### Task statement
Return each line of text in all the records below verbatim, leaving out the pictures.

=== Records for this task ===

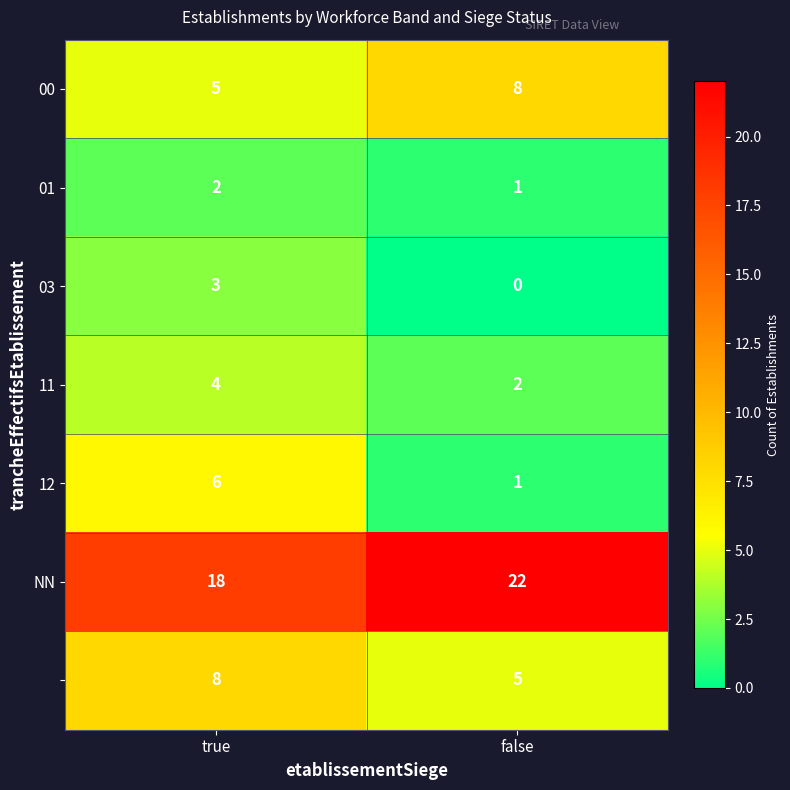

At which category is the sum across all series the highest?

true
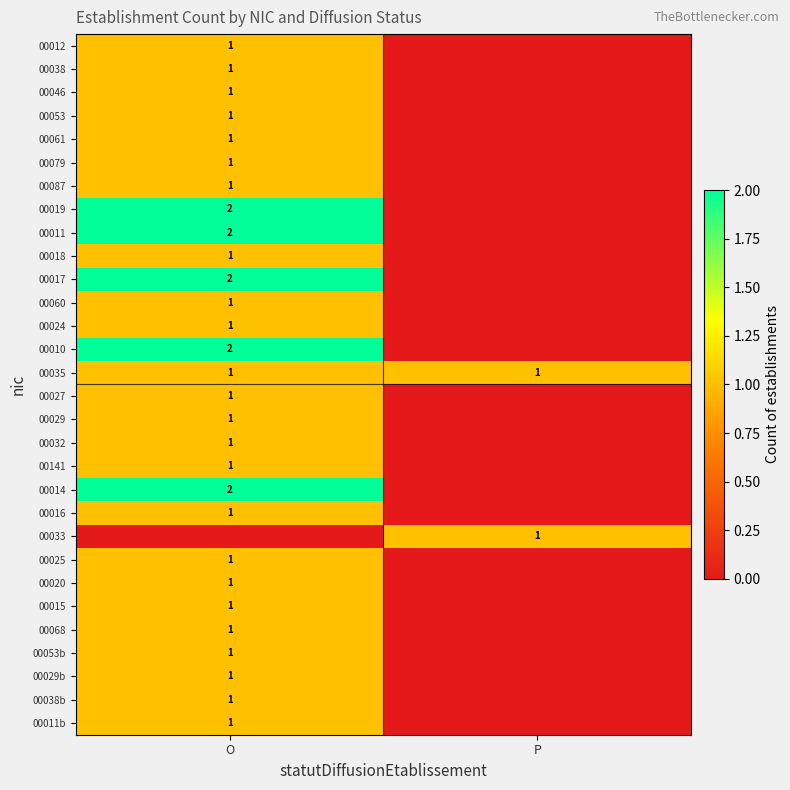

Is it true that 00011 equals 2 at O?

True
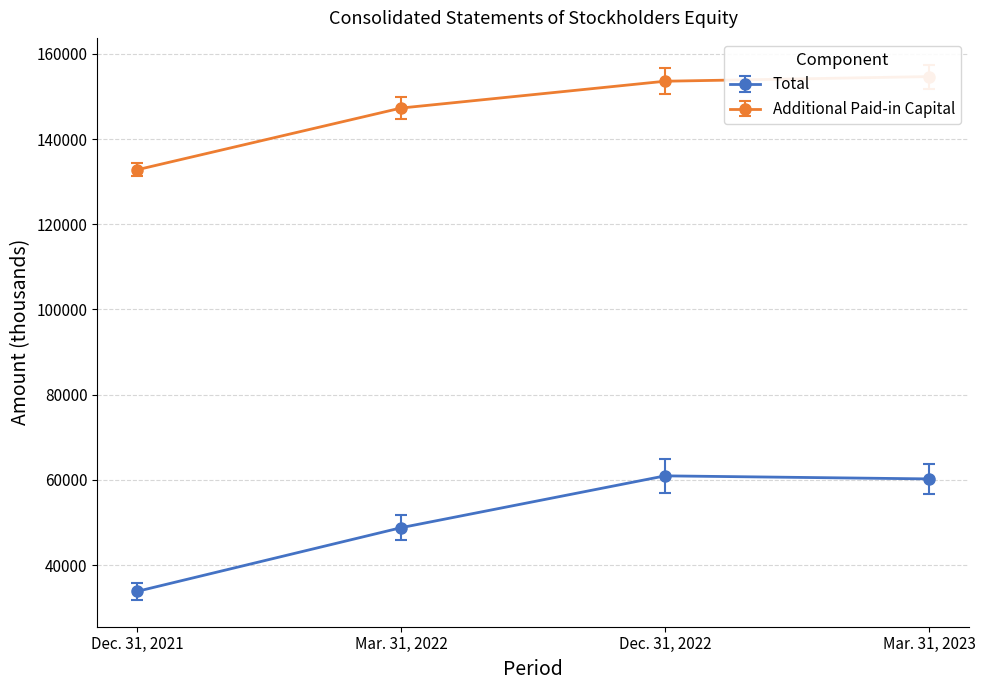

Reading left to right, transcribe all the data shown in this chart.

Total: Dec. 31, 2021=33815	Mar. 31, 2022=48775	Dec. 31, 2022=60945	Mar. 31, 2023=60229
Additional Paid-in Capital: Dec. 31, 2021=132780	Mar. 31, 2022=147277	Dec. 31, 2022=153573	Mar. 31, 2023=154664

===

### Answer to this exercise
At which category is the sum across all series the highest?

true

Is it true that 00011 equals 2 at O?

True

Reading left to right, transcribe all the data shown in this chart.

Total: Dec. 31, 2021=33815	Mar. 31, 2022=48775	Dec. 31, 2022=60945	Mar. 31, 2023=60229
Additional Paid-in Capital: Dec. 31, 2021=132780	Mar. 31, 2022=147277	Dec. 31, 2022=153573	Mar. 31, 2023=154664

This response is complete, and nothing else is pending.